# FRAGMENTO DE TEXTO:
--

Por supuesto, casi una década después, nada parecido ha sucedido. “No avanza”, me dijo Cunard acerca de la propuesta de la Oficina de Derechos de Autor, “y no va a avanzar mucho ahora”. Muchas de las personas con las que hablé, y que estaban a favor del acuerdo, dijeron que los oponentes simplemente no eran prácticos: no parecían entender cómo funcionan las cosas en este mundo. “Pensaban que si no fuera por nosotros y esta demanda, había otro futuro en el que ellos podrían desbloquear todos estos libros, porque el Congreso iría a aprobar una ley o algo así. Y ese futuro… tan pronto como salió el acuerdo con Authors Guild, a nadie le importa una mierda todo esto”, me dijo Clancy.
 
Ciertamente parece improbable que alguien vaya a gastar su capital político —especialmente ahora—intentando cambiar el régimen de licencias de los libros, y mucho menos el de los libros viejos. “Esto no es lo suficientemente importante para que el Congreso adapte la ley de derechos intelectuales”, dijo Clancy. “Esto no va a hacer que alguien salga elegido. No va a crear un montón de empleos”. No es una coincidencia que una demanda colectiva contra Google resultara siendo quizá la única salida posible para este tipo de reforma: Google era el único con una iniciativa, y el dinero, para que esto sucediera. “Si quieres mirar todo esto de manera cruda”, me dijo Allan Adler, consejero interno de las editorial, “un actor corporativo con un gran bolsillo iba a pagar la cuenta por algo que todos querían ver”. Google volcó recursos en el Proyecto, no solo para escanear los libros sino para excavar, buscando y digitalizando viejos registros de derechos de autor, para negociar con autores y editoriales, para pagar la cuenta de un Registro de Derechos de Libros. Años después, la Oficina de Derechos de Autor no ha llegado a ningún lugar con una propuesta que recorre gran parte del mismo terreno, pero cuyos componentes individuales, todos y cada uno, tendrían que ser financiados con partidas presupuestales aprobadas por el Congreso.
 
Le pregunté a Bob Darnton, quien dirigió la biblioteca de Harvard durante el litigio con Google Books, y quien se expresó contra el acuerdo, si se arrepentía del resultado de todo. “Si es que me arrepiento de algo, es que los intentos de superar a Google estén tan limitados por la ley de derechos intelectuales”, dijo. Él ha estado trabajando en otro Proyecto para escanear libros de bibliotecas; el escaneo ha estado limitado a libros en el dominio público. “Estoy a favor de los derechos de autor, no me malinterpretes, pero, realmente, dejar libros fuera del dominio público por más de un siglo, mantener la mayor parte de la literatura estadounidense detrás de la barrera de la ley de derechos de autor, pienso que es una locura”, dijo.

--

(Entradas de datos guardadas)
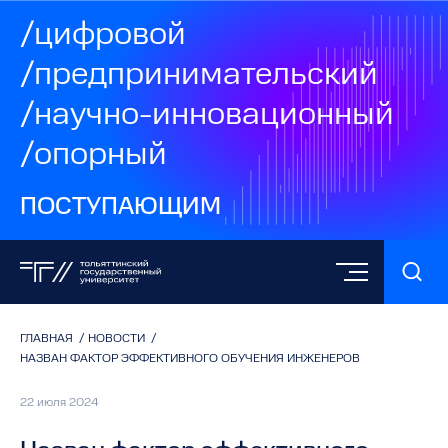
/цифровой
/предпринимательский
/научно-инновационный
/опорный
ПОСТУПАЮЩИМ
ГЛАВНАЯ
/
НОВОСТИ
/
НАЗВАН ФАКТОР ЭФФЕКТИВНОГО ОБУЧЕНИЯ ИНЖЕНЕРОВ
22 июля 2024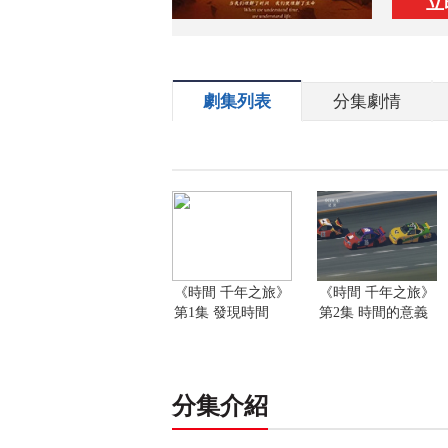
立
劇集列表
分集劇情
《時間 千年之旅》
《時間 千年之旅》
第1集 發現時間
第2集 時間的意義
分集介紹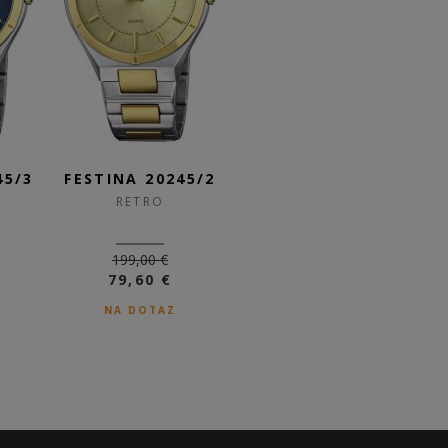
45/3
FESTINA 20245/2
FESTINA 16980/1
F
RETRO
RETRO
199,00 €
159,00 €
79,60 €
DO 3-5 DNÍ
NA DOTAZ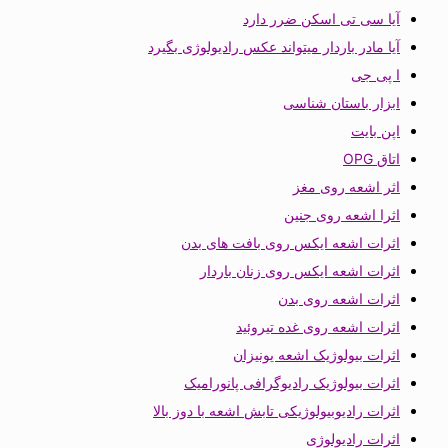
آیا سی تی اسکن ضرر دارد
آیا مادر باردار میتواند عکس رادیولوژی بگیرد
ا پی جی
ابزار باستان شناسی
اپن بایت
اتاق OPG
اثر اشعه روی مغز
اثرا اشعه روی جنین
اثرات اشعه ایکس روی بافت های بدن
اثرات اشعه ایکس روی زنان باردار
اثرات اشعه روی بدن
اثرات اشعه روی غده تیروئید
اثرات بیولوژیک اشعه یونیزان
اثرات بیولوژیک رادیوگرافی پانورامیک
اثرات رادیوبیولوژیکی تابش اشعه با دوز بالا
اثرات رادیولوژی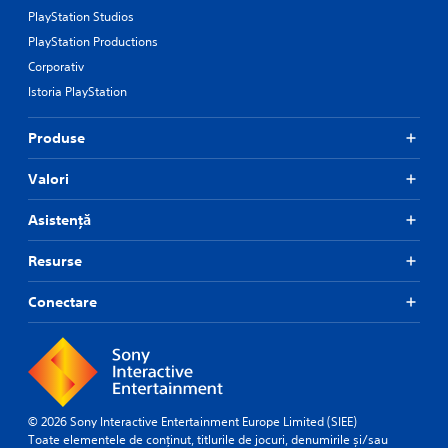
PlayStation Studios
PlayStation Productions
Corporativ
Istoria PlayStation
Produse
Valori
Asistență
Resurse
Conectare
© 2026 Sony Interactive Entertainment Europe Limited (SIEE)
Toate elementele de conținut, titlurile de jocuri, denumirile și/sau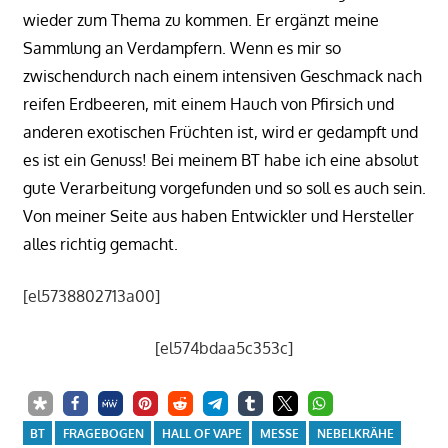
wieder zum Thema zu kommen. Er ergänzt meine
Sammlung an Verdampfern. Wenn es mir so
zwischendurch nach einem intensiven Geschmack nach
reifen Erdbeeren, mit einem Hauch von Pfirsich und
anderen exotischen Früchten ist, wird er gedampft und
es ist ein Genuss! Bei meinem BT habe ich eine absolut
gute Verarbeitung vorgefunden und so soll es auch sein.
Von meiner Seite aus haben Entwickler und Hersteller
alles richtig gemacht.
[el5738802713a00]
[el574bdaa5c353c]
BT
FRAGEBOGEN
HALL OF VAPE
MESSE
NEBELKRÄHE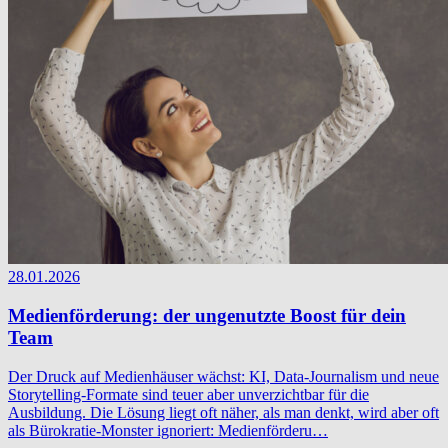
28.01.2026
Medienförderung: der ungenutzte Boost für dein
Team
Der Druck auf Medienhäuser wächst: KI, Data-Journalism und neue
Storytelling-Formate sind teuer aber unverzichtbar für die
Ausbildung. Die Lösung liegt oft näher, als man denkt, wird aber oft
als Bürokratie-Monster ignoriert: Medienförderu…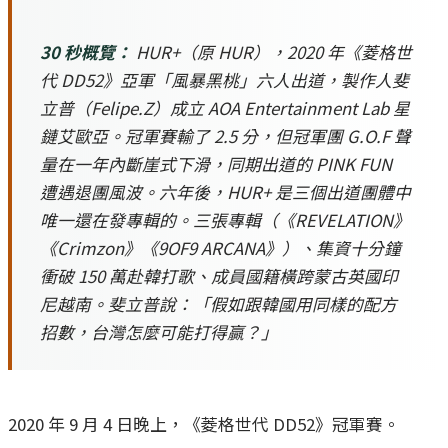
30 秒概覽：
HUR+（原 HUR），2020 年《菱格世
代 DD52》亞軍「風暴黑桃」六人出道，製作人斐
立普（Felipe.Z）成立 AOA Entertainment Lab 星
鏈艾歐亞。冠軍賽輸了 2.5 分，但冠軍團 G.O.F 聲
量在一年內斷崖式下滑，同期出道的 PINK FUN
遭遇退團風波。六年後，HUR+ 是三個出道團體中
唯一還在發專輯的。三張專輯（《REVELATION》
《Crimzon》《9OF9 ARCANA》）、集資十分鐘
衝破 150 萬赴韓打歌、成員國籍橫跨蒙古英國印
尼越南。斐立普說：「假如跟韓國用同樣的配方
招數，台灣怎麼可能打得贏？」
2020 年 9 月 4 日晚上，《菱格世代 DD52》冠軍賽。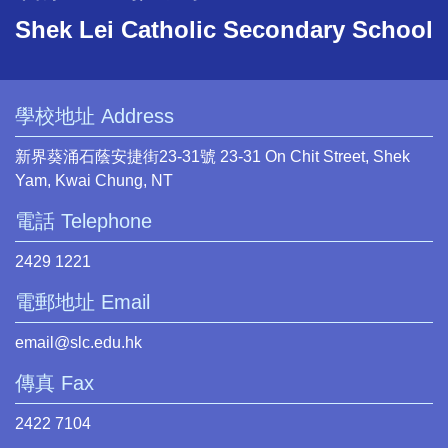
Shek Lei Catholic Secondary School
學校地址 Address
新界葵涌石蔭安捷街23-31號 23-31 On Chit Street, Shek
Yam, Kwai Chung, NT
電話 Telephone
2429 1221
電郵地址 Email
email@slc.edu.hk
傳真 Fax
2422 7104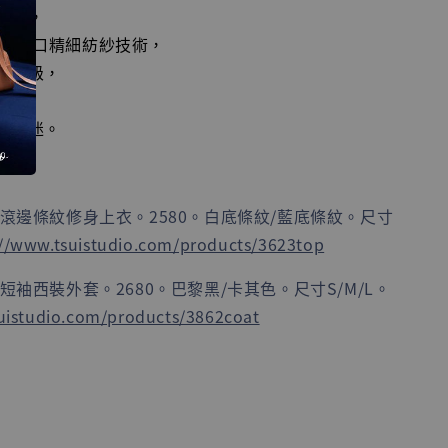
緊繃，
× 進口精細紡紗技術，
更高級，
越，
人著迷。
式滾邊條紋修身上衣。2580。白底條紋/藍底條紋。尺寸
://www.tsuistudio.com/products/3623top
式短袖西裝外套。2680。巴黎黑/卡其色。尺寸S/M/L。
uistudio.com/products/3862coat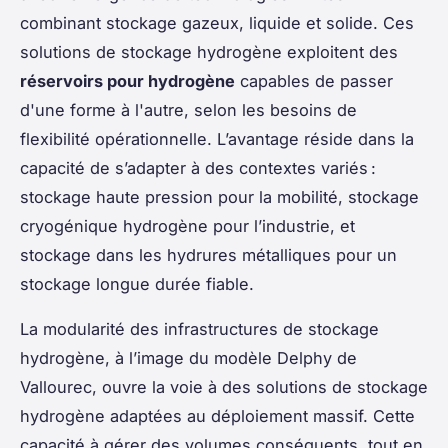
combinant stockage gazeux, liquide et solide. Ces
solutions de stockage hydrogène exploitent des
réservoirs pour hydrogène
capables de passer
d'une forme à l'autre, selon les besoins de
flexibilité opérationnelle. L’avantage réside dans la
capacité de s’adapter à des contextes variés :
stockage haute pression pour la mobilité, stockage
cryogénique hydrogène pour l’industrie, et
stockage dans les hydrures métalliques pour un
stockage longue durée fiable.
La modularité des infrastructures de stockage
hydrogène, à l’image du modèle Delphy de
Vallourec, ouvre la voie à des solutions de stockage
hydrogène adaptées au déploiement massif. Cette
capacité à gérer des volumes conséquents, tout en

--

# TAREAS PENDIENTES:
**1)** Por favor, devuelve sin cambios el pasaje del texto sobre Google Books que va de "Por supuesto, casi" a "me dijo Clancy.".
**2)** Enumera a todas las personas que el texto sobre Google Books menciona por su nombre.

# RESPUESTAS:
**1)**
Por supuesto, casi una década después, nada parecido ha sucedido. “No avanza”, me dijo Cunard acerca de la propuesta de la Oficina de Derechos de Autor, “y no va a avanzar mucho ahora”. Muchas de las personas con las que hablé, y que estaban a favor del acuerdo, dijeron que los oponentes simplemente no eran prácticos: no parecían entender cómo funcionan las cosas en este mundo. “Pensaban que si no fuera por nosotros y esta demanda, había otro futuro en el que ellos podrían desbloquear todos estos libros, porque el Congreso iría a aprobar una ley o algo así. Y ese futuro… tan pronto como salió el acuerdo con Authors Guild, a nadie le importa una mierda todo esto”, me dijo Clancy.

**2)** Cunard, Clancy, Allan Adler y Bob Darnton.